Passage shown:
Conference Speaker 8 (CS8): Yeah. I will just add a few things because I agree with everything they said before. I found particularly interesting the session that we had this morning,  it was more, the title of the session was: Is science apolitical? And um, they opened with uh, you know, discussions about how science has effects in, generally, in political things or in society. And obviously, related with the Palestinian-Israeli conflict. Um, I think this is a very important topic, not only for the Palestinian cause, but more generally for the effect science has, uh, in society. And I think a lot of young scientists, even in your?, this fact, this issue, they just do - For instance, let's talk about computer science or neural network or machine learning that our technologies nowadays spreading very much that can be used for the good and the bad. That can be used on, you know, battlefield, that can be used as a weapon to recognize the soldiers and kill people.

[33:23]
CS8: So for scientists, I think is important when they start working on certain technologies to know, which are the effect of the research that they are producing and if they want to pursue those studies, so they can still do it, but they can do it with their – with their conscience, you know, open on these effects and on the, yeah, on the problems that these kinds of technologies could eventually create. And there is the need nowadays to discuss more of this issue in general. The effect of science in society, in the scientific community because there is very few places and rooms for such discussion.

 

[Whooshing sound effect.]


[33:58]

AD: So what came up from me from, and Toya, you know, jump in whenever you feel like there’s, what you made out of this. But, what came up for me is, that one of the speakers who was kind of introducing - they were a co-sponsor for this gathering, you know, led off kind of this just kind of the entire conference kind of bringing, calling into question: how we can think about a movement for science in support of decolonization. But for you know, like, and I also said - it was like not just for Palestinians, but for all oppressed people. And I thought that was a really interesting opening, because most folks in the room either who introduced themselves or were there, would be in research and development, or professors, or doing theoretical physics, just like the two folks that we interviewed, Marcello and Mario, you know, so they're coming from that place.

Aim of the exercise:
From the transcript above, return the stretch that begins at the words "AD: So what" and stops after the words "from that place.", copied word for word.

Dataset extract:

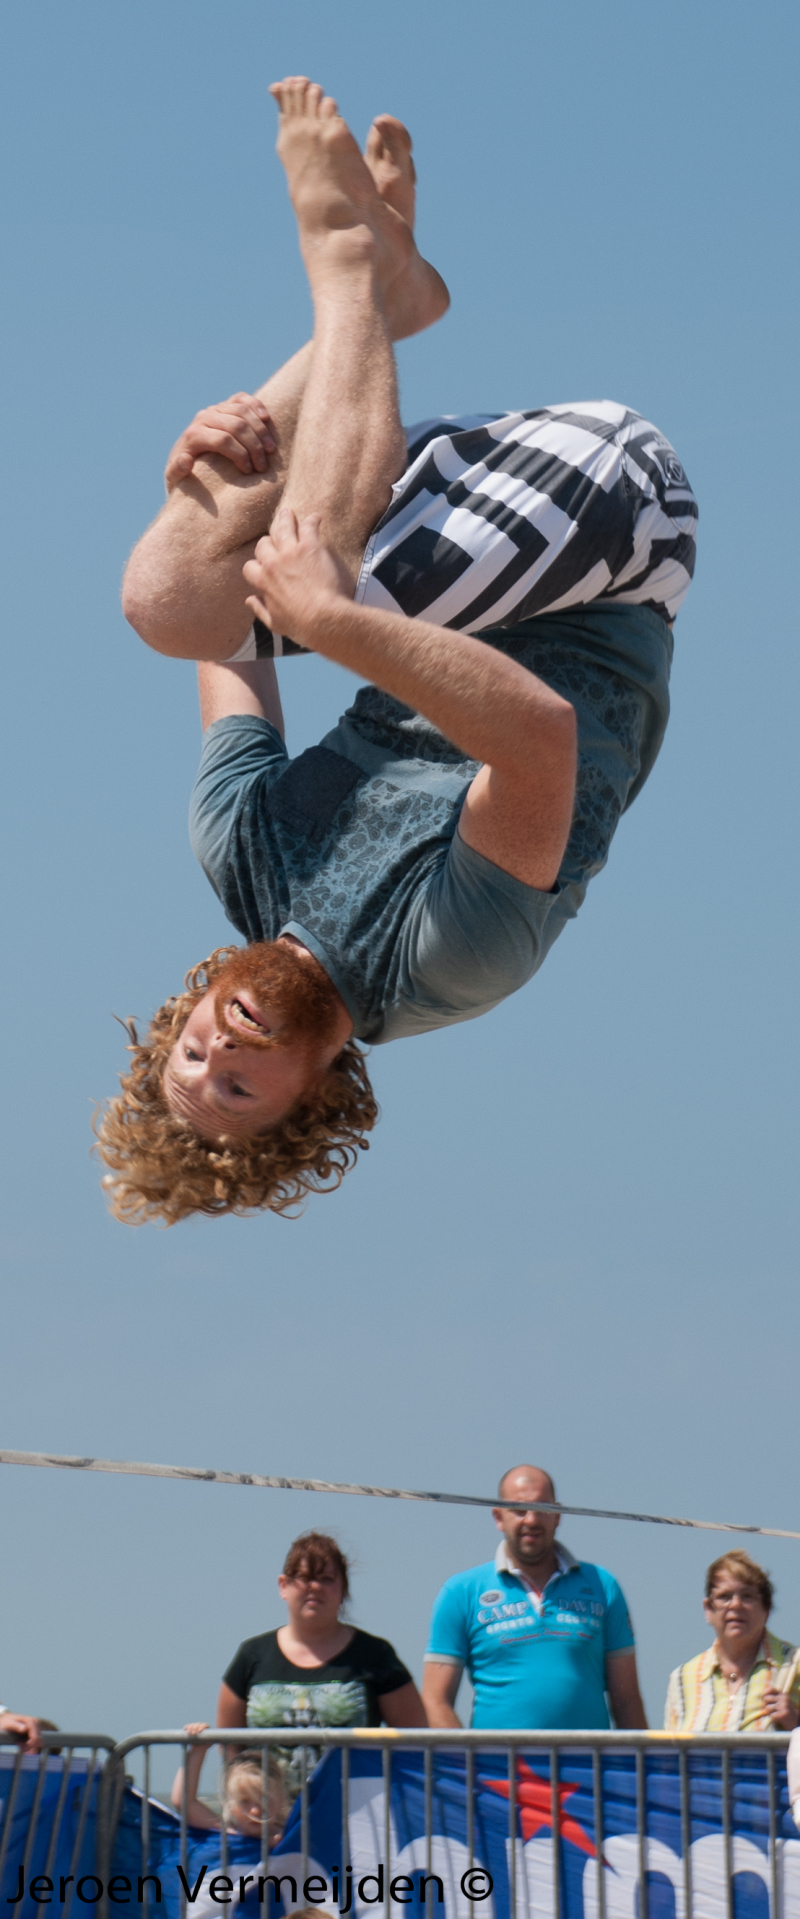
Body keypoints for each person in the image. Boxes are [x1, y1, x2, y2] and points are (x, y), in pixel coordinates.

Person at [99, 76, 697, 1226]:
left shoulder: (243, 854)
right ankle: (349, 271)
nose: (219, 1051)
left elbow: (211, 634)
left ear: (183, 1015)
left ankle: (380, 303)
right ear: (316, 1094)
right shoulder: (447, 962)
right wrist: (331, 622)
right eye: (237, 1089)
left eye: (191, 1056)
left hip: (472, 515)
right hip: (614, 533)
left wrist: (198, 481)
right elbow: (537, 736)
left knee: (165, 597)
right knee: (306, 584)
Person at [422, 1463, 647, 1730]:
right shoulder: (461, 1592)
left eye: (542, 1508)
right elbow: (434, 1702)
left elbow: (627, 1702)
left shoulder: (602, 1585)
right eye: (519, 1509)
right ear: (498, 1516)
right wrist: (467, 1757)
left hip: (587, 1757)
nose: (531, 1520)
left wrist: (643, 1757)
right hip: (499, 1758)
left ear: (558, 1515)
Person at [217, 1529, 425, 1794]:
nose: (314, 1587)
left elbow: (417, 1742)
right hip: (266, 1812)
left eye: (326, 1579)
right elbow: (229, 1744)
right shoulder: (252, 1655)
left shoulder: (375, 1655)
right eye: (304, 1578)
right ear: (283, 1586)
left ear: (343, 1590)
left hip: (352, 1810)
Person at [664, 1549, 800, 1733]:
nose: (735, 1605)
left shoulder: (794, 1665)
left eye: (747, 1596)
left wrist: (795, 1722)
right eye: (724, 1597)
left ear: (766, 1609)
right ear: (708, 1609)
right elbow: (670, 1749)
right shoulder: (682, 1678)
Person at [170, 1727, 289, 1841]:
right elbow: (184, 1802)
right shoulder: (230, 1833)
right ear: (229, 1804)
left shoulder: (292, 1837)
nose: (255, 1811)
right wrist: (198, 1749)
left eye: (264, 1799)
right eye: (244, 1801)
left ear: (280, 1798)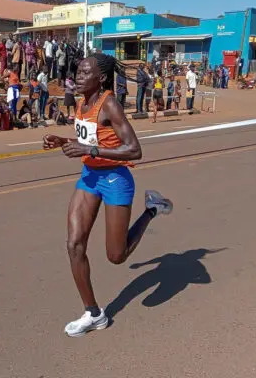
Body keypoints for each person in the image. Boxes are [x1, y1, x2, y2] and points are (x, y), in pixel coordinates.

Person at [42, 53, 173, 337]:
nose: (78, 76)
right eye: (77, 71)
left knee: (116, 255)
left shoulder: (109, 104)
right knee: (74, 245)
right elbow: (91, 140)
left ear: (100, 78)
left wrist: (89, 151)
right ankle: (93, 313)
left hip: (115, 179)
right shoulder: (81, 102)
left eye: (84, 72)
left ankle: (152, 209)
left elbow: (135, 150)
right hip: (89, 177)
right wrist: (63, 141)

Answer section:
AD: So what came up from me from, and Toya, you know, jump in whenever you feel like there’s, what you made out of this. But, what came up for me is, that one of the speakers who was kind of introducing - they were a co-sponsor for this gathering, you know, led off kind of this just kind of the entire conference kind of bringing, calling into question: how we can think about a movement for science in support of decolonization. But for you know, like, and I also said - it was like not just for Palestinians, but for all oppressed people. And I thought that was a really interesting opening, because most folks in the room either who introduced themselves or were there, would be in research and development, or professors, or doing theoretical physics, just like the two folks that we interviewed, Marcello and Mario, you know, so they're coming from that place.